Print the listing that follows, character for character.

|---|

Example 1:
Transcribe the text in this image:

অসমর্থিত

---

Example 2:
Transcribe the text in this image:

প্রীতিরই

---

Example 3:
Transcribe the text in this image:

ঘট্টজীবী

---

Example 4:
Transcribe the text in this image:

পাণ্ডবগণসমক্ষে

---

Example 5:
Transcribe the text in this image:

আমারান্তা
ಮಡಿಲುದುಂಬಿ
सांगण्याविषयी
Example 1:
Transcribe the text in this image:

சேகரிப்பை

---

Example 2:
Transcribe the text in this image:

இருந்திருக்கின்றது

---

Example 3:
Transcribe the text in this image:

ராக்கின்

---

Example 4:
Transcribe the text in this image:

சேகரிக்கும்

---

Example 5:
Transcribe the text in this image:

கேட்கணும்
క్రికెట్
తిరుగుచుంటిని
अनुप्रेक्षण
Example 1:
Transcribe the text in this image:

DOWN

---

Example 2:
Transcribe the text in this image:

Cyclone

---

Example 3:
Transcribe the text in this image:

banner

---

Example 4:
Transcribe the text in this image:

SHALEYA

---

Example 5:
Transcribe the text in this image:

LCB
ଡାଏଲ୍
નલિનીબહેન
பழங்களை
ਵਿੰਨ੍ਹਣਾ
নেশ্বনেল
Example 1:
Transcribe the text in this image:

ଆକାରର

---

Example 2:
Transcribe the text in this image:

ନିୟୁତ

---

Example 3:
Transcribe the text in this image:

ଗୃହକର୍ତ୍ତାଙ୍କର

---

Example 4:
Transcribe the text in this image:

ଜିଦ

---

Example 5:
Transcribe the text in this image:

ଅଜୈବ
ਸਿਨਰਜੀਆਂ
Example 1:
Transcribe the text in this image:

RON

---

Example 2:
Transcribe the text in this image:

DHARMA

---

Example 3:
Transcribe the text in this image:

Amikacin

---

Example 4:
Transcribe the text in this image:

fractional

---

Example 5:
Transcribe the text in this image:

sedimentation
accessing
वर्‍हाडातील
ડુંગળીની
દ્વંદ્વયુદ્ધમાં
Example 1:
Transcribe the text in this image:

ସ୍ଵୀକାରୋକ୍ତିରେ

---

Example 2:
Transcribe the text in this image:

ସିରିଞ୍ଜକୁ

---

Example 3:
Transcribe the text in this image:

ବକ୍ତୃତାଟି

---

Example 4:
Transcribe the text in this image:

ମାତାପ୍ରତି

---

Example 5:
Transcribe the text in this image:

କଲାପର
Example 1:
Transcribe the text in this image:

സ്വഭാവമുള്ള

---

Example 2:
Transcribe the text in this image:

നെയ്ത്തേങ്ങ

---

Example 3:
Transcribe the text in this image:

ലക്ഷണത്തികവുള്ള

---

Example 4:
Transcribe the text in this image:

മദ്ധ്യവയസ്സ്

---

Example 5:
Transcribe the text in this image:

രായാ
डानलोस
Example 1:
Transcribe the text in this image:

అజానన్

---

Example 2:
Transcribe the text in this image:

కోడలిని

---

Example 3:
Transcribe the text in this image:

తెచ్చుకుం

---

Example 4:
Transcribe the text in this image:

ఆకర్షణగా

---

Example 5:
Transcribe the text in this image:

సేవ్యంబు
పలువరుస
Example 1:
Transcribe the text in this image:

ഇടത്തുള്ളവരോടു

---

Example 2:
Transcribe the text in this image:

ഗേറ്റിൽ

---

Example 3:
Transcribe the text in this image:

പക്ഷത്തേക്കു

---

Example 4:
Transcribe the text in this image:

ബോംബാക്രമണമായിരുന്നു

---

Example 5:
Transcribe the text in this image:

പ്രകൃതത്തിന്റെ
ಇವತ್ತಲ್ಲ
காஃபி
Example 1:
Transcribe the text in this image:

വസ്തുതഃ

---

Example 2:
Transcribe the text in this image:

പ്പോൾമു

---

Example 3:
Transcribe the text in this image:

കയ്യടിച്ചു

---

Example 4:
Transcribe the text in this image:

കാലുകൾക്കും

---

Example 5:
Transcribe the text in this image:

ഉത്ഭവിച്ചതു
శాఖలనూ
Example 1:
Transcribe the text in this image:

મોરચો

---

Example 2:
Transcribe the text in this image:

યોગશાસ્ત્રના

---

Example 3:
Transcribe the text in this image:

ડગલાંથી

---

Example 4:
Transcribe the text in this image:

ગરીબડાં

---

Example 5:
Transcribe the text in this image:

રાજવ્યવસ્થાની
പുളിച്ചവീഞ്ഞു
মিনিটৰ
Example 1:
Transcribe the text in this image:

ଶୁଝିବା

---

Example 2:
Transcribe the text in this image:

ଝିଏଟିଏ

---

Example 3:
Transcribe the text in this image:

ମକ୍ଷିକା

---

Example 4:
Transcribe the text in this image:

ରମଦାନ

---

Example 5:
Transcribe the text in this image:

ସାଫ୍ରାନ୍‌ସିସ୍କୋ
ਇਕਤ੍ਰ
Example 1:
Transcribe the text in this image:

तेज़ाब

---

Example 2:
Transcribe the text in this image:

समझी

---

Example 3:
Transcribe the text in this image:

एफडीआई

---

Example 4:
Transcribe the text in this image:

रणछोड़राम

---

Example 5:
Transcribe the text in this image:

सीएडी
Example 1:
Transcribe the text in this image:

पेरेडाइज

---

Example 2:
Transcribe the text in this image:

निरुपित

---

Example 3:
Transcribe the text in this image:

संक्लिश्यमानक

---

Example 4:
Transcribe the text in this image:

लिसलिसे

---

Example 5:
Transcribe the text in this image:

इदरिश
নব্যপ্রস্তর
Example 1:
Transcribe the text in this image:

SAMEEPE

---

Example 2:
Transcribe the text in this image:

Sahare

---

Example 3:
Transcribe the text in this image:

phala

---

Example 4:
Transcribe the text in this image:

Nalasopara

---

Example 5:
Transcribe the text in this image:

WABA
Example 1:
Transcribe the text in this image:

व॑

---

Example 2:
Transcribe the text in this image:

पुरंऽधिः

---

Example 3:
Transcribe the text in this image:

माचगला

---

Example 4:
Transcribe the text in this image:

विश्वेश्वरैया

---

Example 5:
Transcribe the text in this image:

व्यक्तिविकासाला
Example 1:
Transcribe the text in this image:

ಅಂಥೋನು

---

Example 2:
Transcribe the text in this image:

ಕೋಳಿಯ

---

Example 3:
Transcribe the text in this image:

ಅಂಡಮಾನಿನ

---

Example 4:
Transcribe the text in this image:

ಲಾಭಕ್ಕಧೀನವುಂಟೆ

|---|

▸ **ANSWER SPACE**:
Example 1:
Transcribe the text in this image:

অসমর্থিত

---

Example 2:
Transcribe the text in this image:

প্রীতিরই

---

Example 3:
Transcribe the text in this image:

ঘট্টজীবী

---

Example 4:
Transcribe the text in this image:

পাণ্ডবগণসমক্ষে

---

Example 5:
Transcribe the text in this image:

আমারান্তা
ಮಡಿಲುದುಂಬಿ
सांगण्याविषयी
Example 1:
Transcribe the text in this image:

சேகரிப்பை

---

Example 2:
Transcribe the text in this image:

இருந்திருக்கின்றது

---

Example 3:
Transcribe the text in this image:

ராக்கின்

---

Example 4:
Transcribe the text in this image:

சேகரிக்கும்

---

Example 5:
Transcribe the text in this image:

கேட்கணும்
క్రికెట్
తిరుగుచుంటిని
अनुप्रेक्षण
Example 1:
Transcribe the text in this image:

DOWN

---

Example 2:
Transcribe the text in this image:

Cyclone

---

Example 3:
Transcribe the text in this image:

banner

---

Example 4:
Transcribe the text in this image:

SHALEYA

---

Example 5:
Transcribe the text in this image:

LCB
ଡାଏଲ୍
નલિનીબહેન
பழங்களை
ਵਿੰਨ੍ਹਣਾ
নেশ্বনেল
Example 1:
Transcribe the text in this image:

ଆକାରର

---

Example 2:
Transcribe the text in this image:

ନିୟୁତ

---

Example 3:
Transcribe the text in this image:

ଗୃହକର୍ତ୍ତାଙ୍କର

---

Example 4:
Transcribe the text in this image:

ଜିଦ

---

Example 5:
Transcribe the text in this image:

ଅଜୈବ
ਸਿਨਰਜੀਆਂ
Example 1:
Transcribe the text in this image:

RON

---

Example 2:
Transcribe the text in this image:

DHARMA

---

Example 3:
Transcribe the text in this image:

Amikacin

---

Example 4:
Transcribe the text in this image:

fractional

---

Example 5:
Transcribe the text in this image:

sedimentation
accessing
वर्‍हाडातील
ડુંગળીની
દ્વંદ્વયુદ્ધમાં
Example 1:
Transcribe the text in this image:

ସ୍ଵୀକାରୋକ୍ତିରେ

---

Example 2:
Transcribe the text in this image:

ସିରିଞ୍ଜକୁ

---

Example 3:
Transcribe the text in this image:

ବକ୍ତୃତାଟି

---

Example 4:
Transcribe the text in this image:

ମାତାପ୍ରତି

---

Example 5:
Transcribe the text in this image:

କଲାପର
Example 1:
Transcribe the text in this image:

സ്വഭാവമുള്ള

---

Example 2:
Transcribe the text in this image:

നെയ്ത്തേങ്ങ

---

Example 3:
Transcribe the text in this image:

ലക്ഷണത്തികവുള്ള

---

Example 4:
Transcribe the text in this image:

മദ്ധ്യവയസ്സ്

---

Example 5:
Transcribe the text in this image:

രായാ
डानलोस
Example 1:
Transcribe the text in this image:

అజానన్

---

Example 2:
Transcribe the text in this image:

కోడలిని

---

Example 3:
Transcribe the text in this image:

తెచ్చుకుం

---

Example 4:
Transcribe the text in this image:

ఆకర్షణగా

---

Example 5:
Transcribe the text in this image:

సేవ్యంబు
పలువరుస
Example 1:
Transcribe the text in this image:

ഇടത്തുള്ളവരോടു

---

Example 2:
Transcribe the text in this image:

ഗേറ്റിൽ

---

Example 3:
Transcribe the text in this image:

പക്ഷത്തേക്കു

---

Example 4:
Transcribe the text in this image:

ബോംബാക്രമണമായിരുന്നു

---

Example 5:
Transcribe the text in this image:

പ്രകൃതത്തിന്റെ
ಇವತ್ತಲ್ಲ
காஃபி
Example 1:
Transcribe the text in this image:

വസ്തുതഃ

---

Example 2:
Transcribe the text in this image:

പ്പോൾമു

---

Example 3:
Transcribe the text in this image:

കയ്യടിച്ചു

---

Example 4:
Transcribe the text in this image:

കാലുകൾക്കും

---

Example 5:
Transcribe the text in this image:

ഉത്ഭവിച്ചതു
శాఖలనూ
Example 1:
Transcribe the text in this image:

મોરચો

---

Example 2:
Transcribe the text in this image:

યોગશાસ્ત્રના

---

Example 3:
Transcribe the text in this image:

ડગલાંથી

---

Example 4:
Transcribe the text in this image:

ગરીબડાં

---

Example 5:
Transcribe the text in this image:

રાજવ્યવસ્થાની
പുളിച്ചവീഞ്ഞു
মিনিটৰ
Example 1:
Transcribe the text in this image:

ଶୁଝିବା

---

Example 2:
Transcribe the text in this image:

ଝିଏଟିଏ

---

Example 3:
Transcribe the text in this image:

ମକ୍ଷିକା

---

Example 4:
Transcribe the text in this image:

ରମଦାନ

---

Example 5:
Transcribe the text in this image:

ସାଫ୍ରାନ୍‌ସିସ୍କୋ
ਇਕਤ੍ਰ
Example 1:
Transcribe the text in this image:

तेज़ाब

---

Example 2:
Transcribe the text in this image:

समझी

---

Example 3:
Transcribe the text in this image:

एफडीआई

---

Example 4:
Transcribe the text in this image:

रणछोड़राम

---

Example 5:
Transcribe the text in this image:

सीएडी
Example 1:
Transcribe the text in this image:

पेरेडाइज

---

Example 2:
Transcribe the text in this image:

निरुपित

---

Example 3:
Transcribe the text in this image:

संक्लिश्यमानक

---

Example 4:
Transcribe the text in this image:

लिसलिसे

---

Example 5:
Transcribe the text in this image:

इदरिश
নব্যপ্রস্তর
Example 1:
Transcribe the text in this image:

SAMEEPE

---

Example 2:
Transcribe the text in this image:

Sahare

---

Example 3:
Transcribe the text in this image:

phala

---

Example 4:
Transcribe the text in this image:

Nalasopara

---

Example 5:
Transcribe the text in this image:

WABA
Example 1:
Transcribe the text in this image:

व॑

---

Example 2:
Transcribe the text in this image:

पुरंऽधिः

---

Example 3:
Transcribe the text in this image:

माचगला

---

Example 4:
Transcribe the text in this image:

विश्वेश्वरैया

---

Example 5:
Transcribe the text in this image:

व्यक्तिविकासाला
Example 1:
Transcribe the text in this image:

ಅಂಥೋನು

---

Example 2:
Transcribe the text in this image:

ಕೋಳಿಯ

---

Example 3:
Transcribe the text in this image:

ಅಂಡಮಾನಿನ

---

Example 4:
Transcribe the text in this image:

ಲಾಭಕ್ಕಧೀನವುಂಟೆ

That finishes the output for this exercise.